**WHAT TO DO**
(a) Write out every equation that appears in the forum thread below on the round-trip speed problem.
(b) Carry on the forum thread below on the round-trip speed problem from the point where it stops.

**EXTRACTED TEXT**
I'm getting 120mph. Can someone check that?

yea, Chrome already pointed out my ignorance to the subject lol

Just as an extension to what chromepony said -- it may be easier to see if you do it this way and break it down one step further.

Let d = vt be the distance it takes to travel to the site.
And D = VT is the distance of the return trip.

We know the total time is t + T = 2 hours (sorry for the use of lower case and capital letters, but it's a pain to type substcripts)

What are the t's in this equation? From the original distance equations they are t = d/v and T = D/V.

Just substitute them in

d/v + D/V = 2 hours

And of course the distance for each leg of the trip is the same so d = D.

Then we just arrive at chromepenny's equation after substituting in the known velocities,

d/150 + d/100 = 2 hours

Then just solve for d.

Dataset excerpts
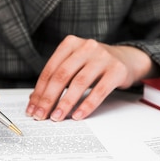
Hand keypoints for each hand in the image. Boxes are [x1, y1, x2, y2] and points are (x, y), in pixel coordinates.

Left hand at [27, 35, 156, 121]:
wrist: (127, 59)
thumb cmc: (95, 64)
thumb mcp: (75, 64)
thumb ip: (57, 77)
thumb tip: (35, 99)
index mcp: (71, 43)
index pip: (50, 70)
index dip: (39, 91)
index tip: (32, 109)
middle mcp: (86, 47)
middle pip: (62, 76)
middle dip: (48, 98)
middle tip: (41, 116)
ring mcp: (103, 57)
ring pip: (79, 83)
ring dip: (65, 103)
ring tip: (57, 117)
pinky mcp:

**ANSWERS IN ORDER**
(a)
d = vt
D = VT
t + T = 2 hours
t = d/v
T = D/V
d/v + D/V = 2 hours
d = D
d/150 + d/100 = 2 hours

(b)
It may be a little easier to see these things if you set the two equations up separately. Plus it is a good way to practice setting up equations for applied mathematics problems -- they can get a lot more complicated and you often can't just see the ratios in your head.

thanks /images/graemlins/smile.gif

/images/graemlins/heart.gifStef /images/graemlins/heart.gif

Here's my possibly strange way of doing it:

d1 = d2
150*t1 = 100*t2 (t2 = 5-t1...substitute)
150*t1 = 100*(5-t1)
150*t1 = 500 - 100*t1
250*t1 = 500
t1 = 2 hr

d1 = 150*t1 = 150*2 = 300 mi

d2 is the same, so total distance is 600 mi

(just to check...d2 = 100*(5-2) = 100*3 = 300 mi)